[Data visualization images]
┌──

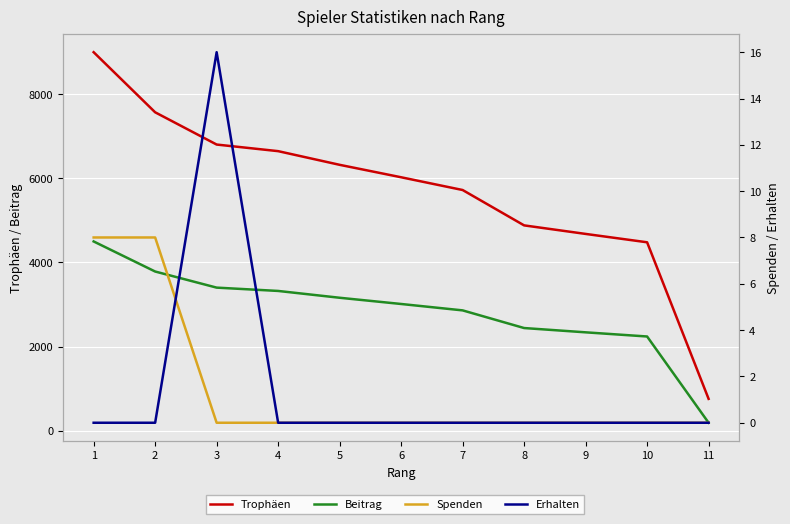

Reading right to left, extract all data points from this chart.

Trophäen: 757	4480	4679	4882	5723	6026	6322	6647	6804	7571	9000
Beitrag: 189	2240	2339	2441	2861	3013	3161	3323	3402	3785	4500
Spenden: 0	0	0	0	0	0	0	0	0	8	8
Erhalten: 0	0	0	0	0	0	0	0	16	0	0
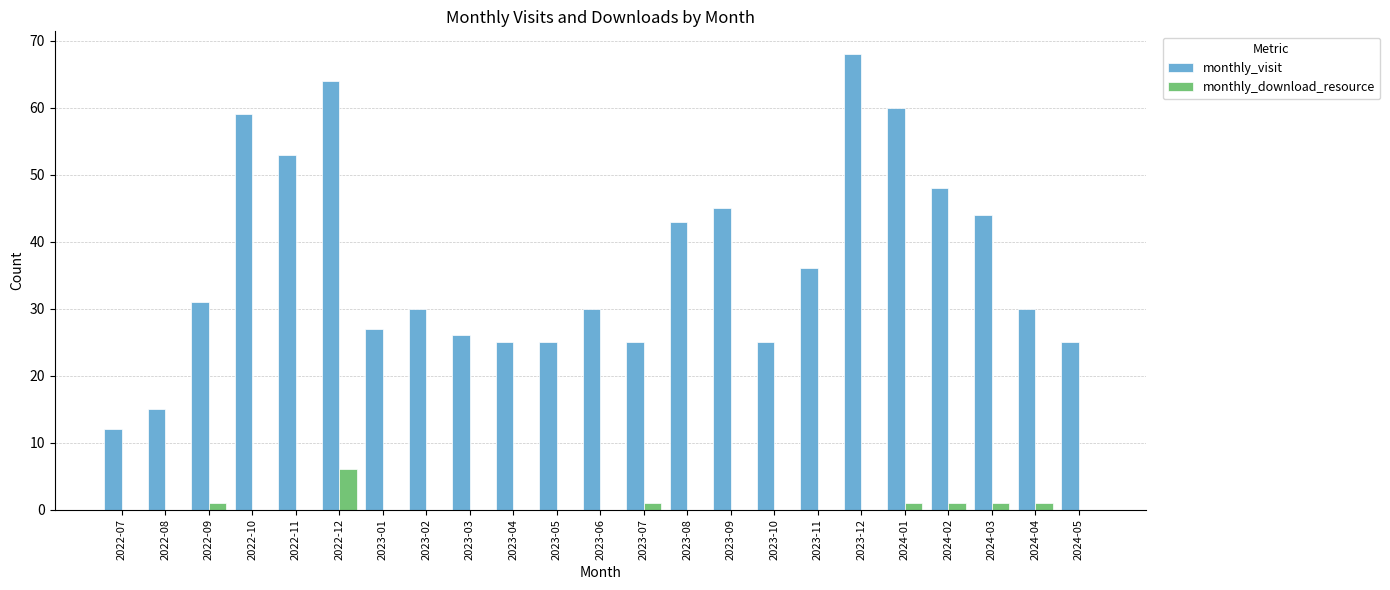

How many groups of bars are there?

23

└──

Instructions for the task> Rewrite the text of all the entries above with every instance of "chart" changed to "graph", keeping everything else unchanged. Leave the pictures out.

Written solution>
Reading right to left, extract all data points from this graph.

Trophäen: 757	4480	4679	4882	5723	6026	6322	6647	6804	7571	9000
Beitrag: 189	2240	2339	2441	2861	3013	3161	3323	3402	3785	4500
Spenden: 0	0	0	0	0	0	0	0	0	8	8
Erhalten: 0	0	0	0	0	0	0	0	16	0	0

How many groups of bars are there?

23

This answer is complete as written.